» WORK REQUEST: In the lines below, look for "INSERT". Copy each line where it appears.

▬▬▬▬▬▬▬▬▬▬

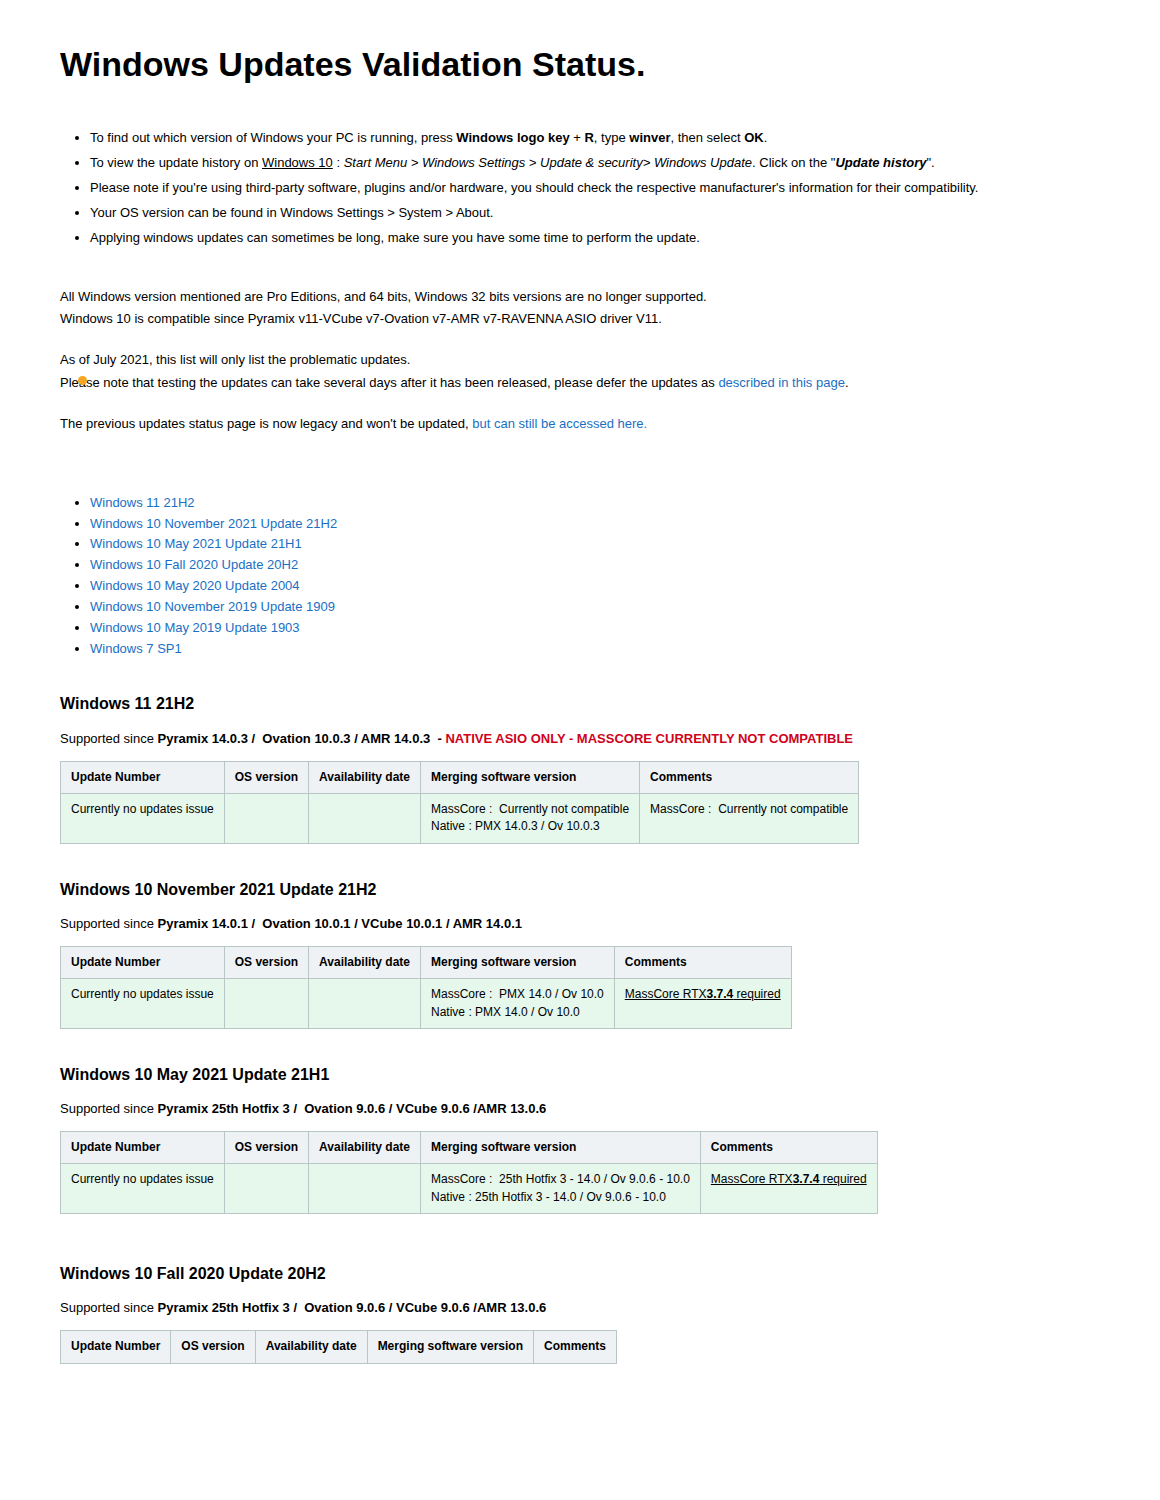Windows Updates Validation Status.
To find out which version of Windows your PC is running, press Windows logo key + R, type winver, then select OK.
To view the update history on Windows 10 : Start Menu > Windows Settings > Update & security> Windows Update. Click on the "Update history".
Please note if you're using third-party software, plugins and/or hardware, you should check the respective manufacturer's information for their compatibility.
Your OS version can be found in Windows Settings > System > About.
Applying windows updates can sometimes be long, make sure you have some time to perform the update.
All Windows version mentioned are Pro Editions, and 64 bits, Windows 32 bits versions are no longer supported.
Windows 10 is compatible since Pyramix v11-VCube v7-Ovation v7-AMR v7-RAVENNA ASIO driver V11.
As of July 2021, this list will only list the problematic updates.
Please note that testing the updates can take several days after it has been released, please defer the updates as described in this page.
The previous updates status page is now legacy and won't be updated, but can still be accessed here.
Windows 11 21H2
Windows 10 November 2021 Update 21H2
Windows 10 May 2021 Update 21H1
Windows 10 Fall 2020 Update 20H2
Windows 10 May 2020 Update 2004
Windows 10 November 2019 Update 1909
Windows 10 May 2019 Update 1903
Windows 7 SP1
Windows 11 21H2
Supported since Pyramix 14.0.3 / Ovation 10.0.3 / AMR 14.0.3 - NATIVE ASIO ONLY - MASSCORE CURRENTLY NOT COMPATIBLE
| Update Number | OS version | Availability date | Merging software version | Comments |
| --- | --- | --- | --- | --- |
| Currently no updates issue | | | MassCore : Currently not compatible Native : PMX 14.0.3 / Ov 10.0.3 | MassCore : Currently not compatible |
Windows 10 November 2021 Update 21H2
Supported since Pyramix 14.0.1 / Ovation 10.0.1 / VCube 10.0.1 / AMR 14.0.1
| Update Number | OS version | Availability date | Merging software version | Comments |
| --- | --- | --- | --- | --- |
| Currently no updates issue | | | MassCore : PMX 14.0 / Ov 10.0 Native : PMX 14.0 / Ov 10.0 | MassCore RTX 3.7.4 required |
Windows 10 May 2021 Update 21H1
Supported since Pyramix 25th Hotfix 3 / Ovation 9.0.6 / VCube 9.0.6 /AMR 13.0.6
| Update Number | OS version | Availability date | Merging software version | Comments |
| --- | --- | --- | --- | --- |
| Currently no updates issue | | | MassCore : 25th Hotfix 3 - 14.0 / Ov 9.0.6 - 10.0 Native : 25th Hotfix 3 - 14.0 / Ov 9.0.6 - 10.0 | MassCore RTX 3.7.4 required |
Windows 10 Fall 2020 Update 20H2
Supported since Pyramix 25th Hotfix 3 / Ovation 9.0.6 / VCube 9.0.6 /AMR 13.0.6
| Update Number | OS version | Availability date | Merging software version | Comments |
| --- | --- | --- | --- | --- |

▬▬▬▬▬▬▬▬▬▬

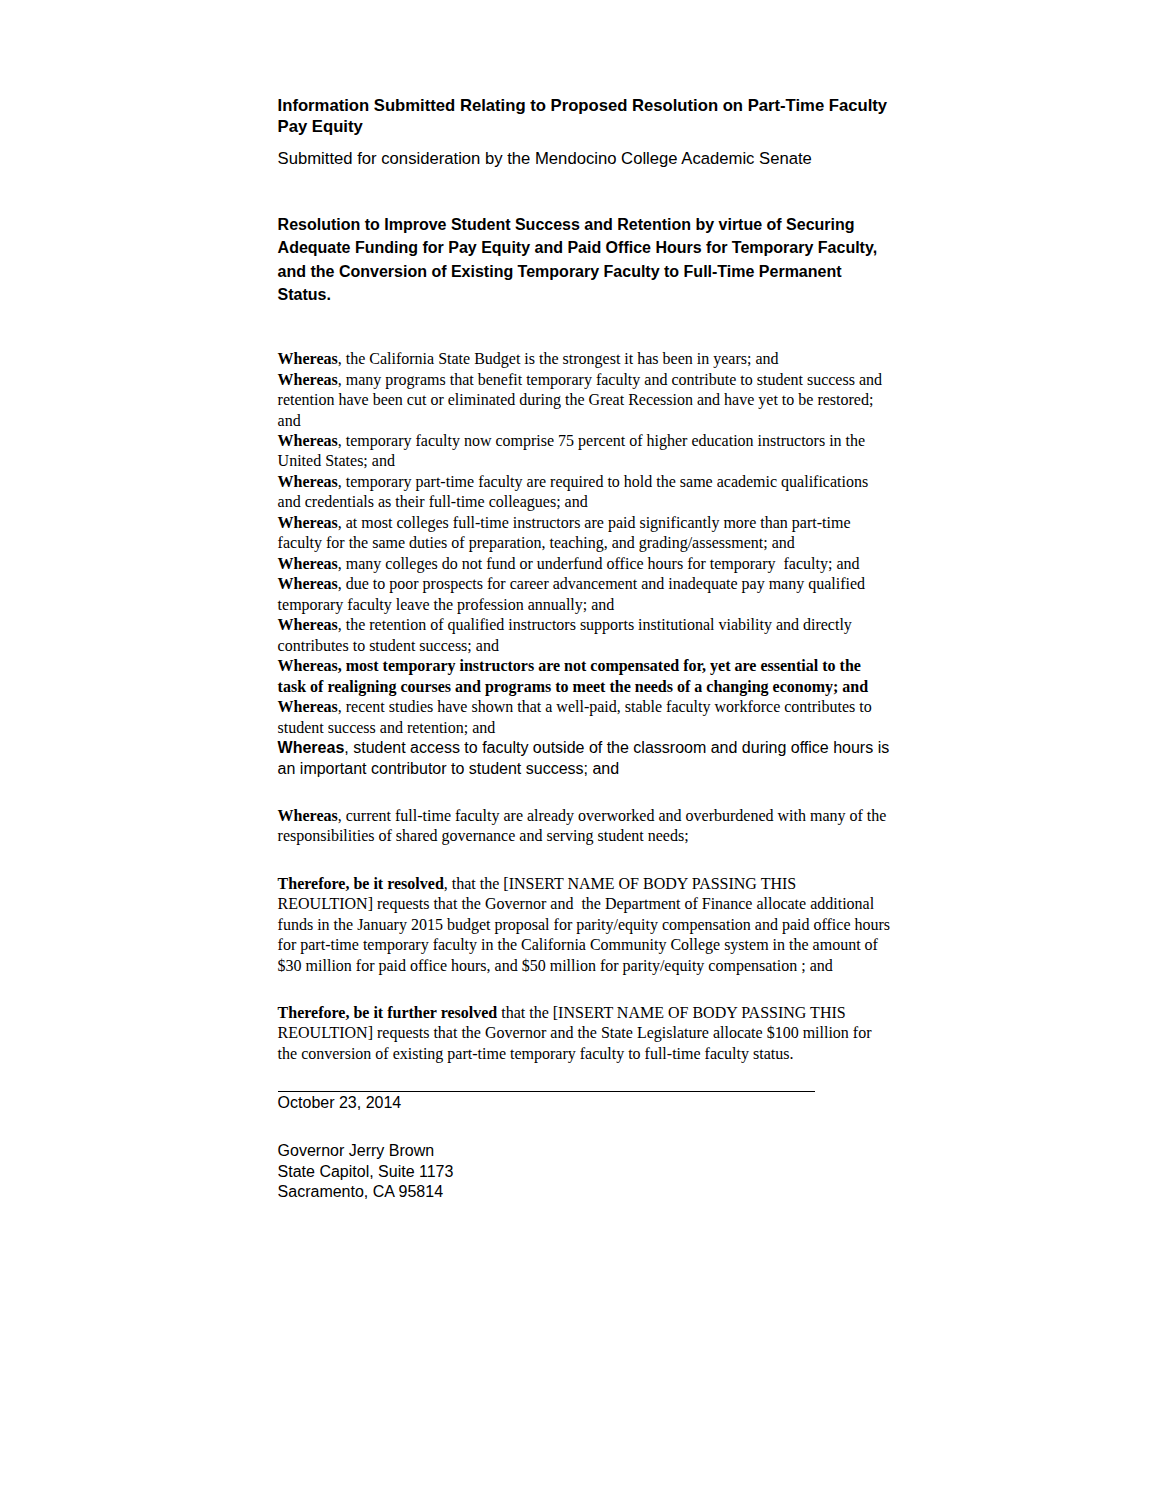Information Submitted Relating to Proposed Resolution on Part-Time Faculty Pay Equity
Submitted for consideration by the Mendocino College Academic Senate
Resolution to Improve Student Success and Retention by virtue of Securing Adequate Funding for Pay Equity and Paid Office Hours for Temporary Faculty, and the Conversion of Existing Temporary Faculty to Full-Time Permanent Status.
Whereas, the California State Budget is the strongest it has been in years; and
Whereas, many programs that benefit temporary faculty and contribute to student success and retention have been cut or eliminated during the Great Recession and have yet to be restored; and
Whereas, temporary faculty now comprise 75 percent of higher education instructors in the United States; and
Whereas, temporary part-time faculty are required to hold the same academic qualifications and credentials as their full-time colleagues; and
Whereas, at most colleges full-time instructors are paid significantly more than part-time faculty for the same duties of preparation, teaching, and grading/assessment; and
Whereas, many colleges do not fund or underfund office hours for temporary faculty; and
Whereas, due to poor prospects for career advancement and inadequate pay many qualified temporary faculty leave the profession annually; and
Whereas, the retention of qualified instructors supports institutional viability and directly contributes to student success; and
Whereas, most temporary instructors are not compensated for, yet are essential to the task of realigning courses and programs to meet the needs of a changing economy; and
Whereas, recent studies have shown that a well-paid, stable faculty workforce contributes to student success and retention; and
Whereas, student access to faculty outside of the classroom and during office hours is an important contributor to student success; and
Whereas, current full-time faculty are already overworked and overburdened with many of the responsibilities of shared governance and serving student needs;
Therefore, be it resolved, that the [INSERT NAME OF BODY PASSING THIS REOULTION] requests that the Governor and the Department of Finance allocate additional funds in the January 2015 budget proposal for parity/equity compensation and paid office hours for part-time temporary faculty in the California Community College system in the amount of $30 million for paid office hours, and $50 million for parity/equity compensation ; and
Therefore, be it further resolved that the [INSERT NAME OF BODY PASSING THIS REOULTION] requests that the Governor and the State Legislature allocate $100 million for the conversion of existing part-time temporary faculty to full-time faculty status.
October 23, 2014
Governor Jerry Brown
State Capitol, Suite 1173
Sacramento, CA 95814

▬▬▬▬▬▬▬▬▬▬

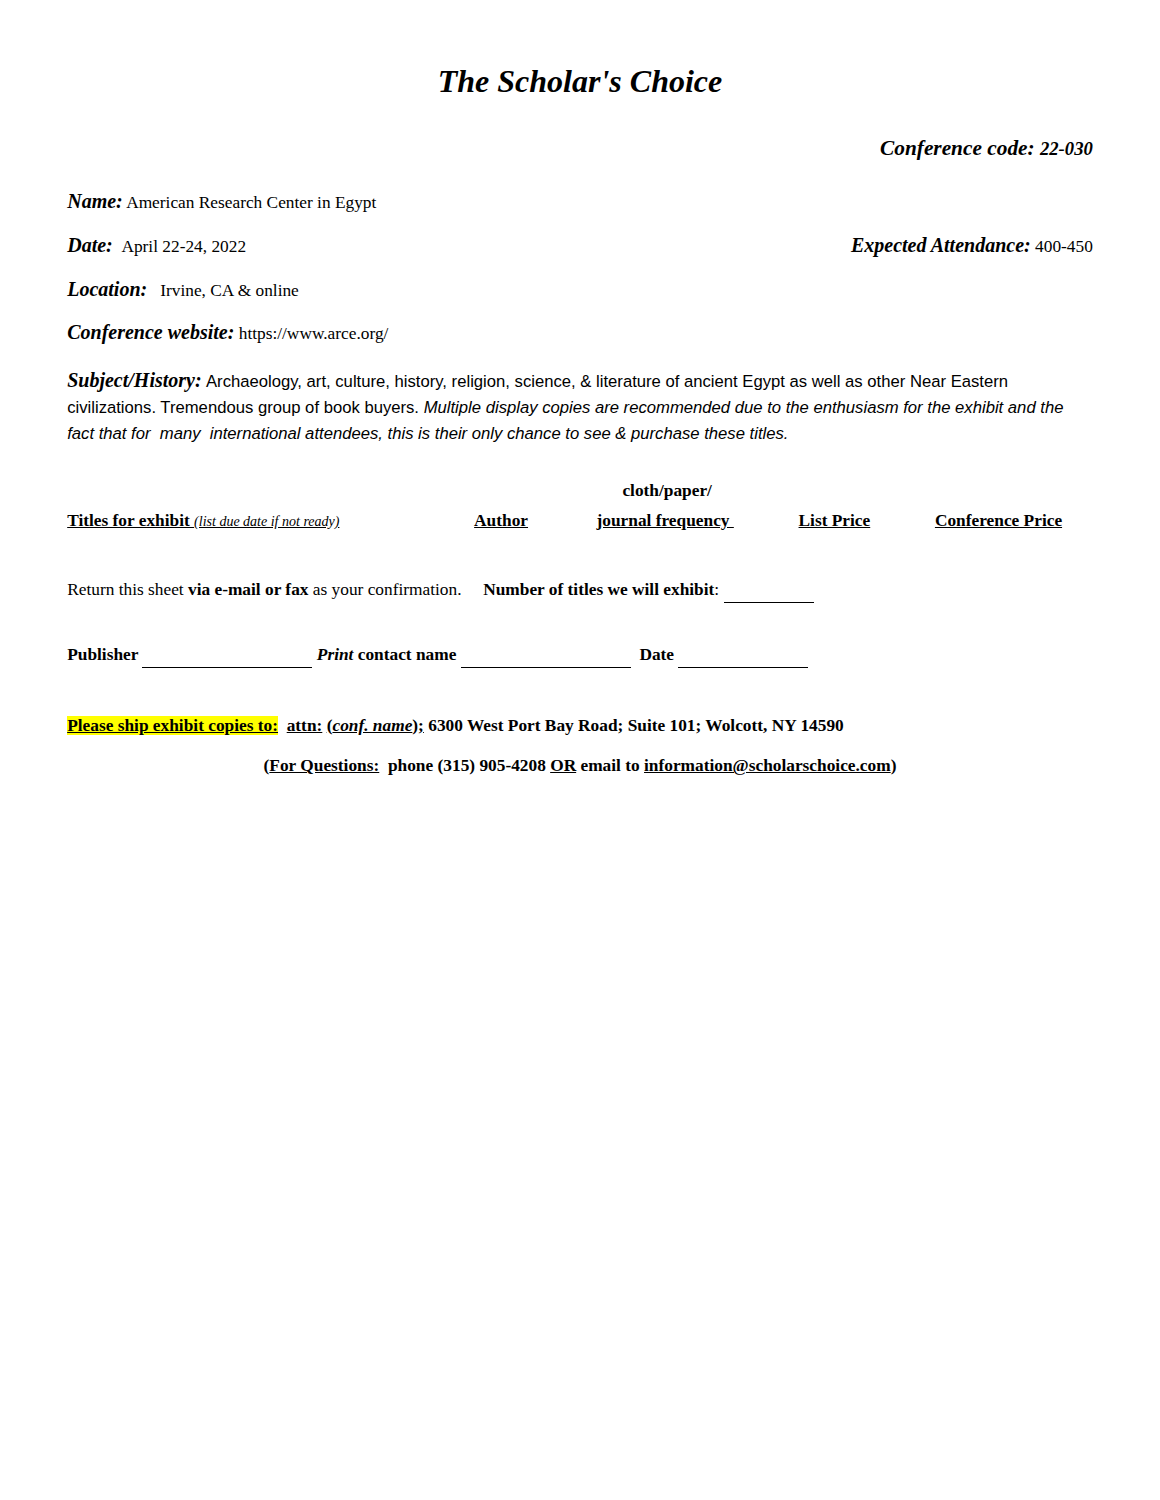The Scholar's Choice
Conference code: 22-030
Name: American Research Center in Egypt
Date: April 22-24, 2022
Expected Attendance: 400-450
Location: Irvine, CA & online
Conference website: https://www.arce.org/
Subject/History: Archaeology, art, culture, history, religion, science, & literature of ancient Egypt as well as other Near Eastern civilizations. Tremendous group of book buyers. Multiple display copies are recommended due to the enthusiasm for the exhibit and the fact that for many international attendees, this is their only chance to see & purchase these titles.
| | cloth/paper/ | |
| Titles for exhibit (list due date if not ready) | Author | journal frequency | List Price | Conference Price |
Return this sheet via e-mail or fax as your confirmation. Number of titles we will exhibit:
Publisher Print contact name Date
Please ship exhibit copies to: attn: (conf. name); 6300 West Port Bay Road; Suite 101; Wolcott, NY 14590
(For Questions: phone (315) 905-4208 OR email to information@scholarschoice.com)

▬▬▬▬▬▬▬▬▬▬

» RESPONSE AREA:
Therefore, be it resolved, that the [INSERT NAME OF BODY PASSING THIS REOULTION] requests that the Governor and the Department of Finance allocate additional funds in the January 2015 budget proposal for parity/equity compensation and paid office hours for part-time temporary faculty in the California Community College system in the amount of $30 million for paid office hours, and $50 million for parity/equity compensation ; and
Therefore, be it further resolved that the [INSERT NAME OF BODY PASSING THIS REOULTION] requests that the Governor and the State Legislature allocate $100 million for the conversion of existing part-time temporary faculty to full-time faculty status.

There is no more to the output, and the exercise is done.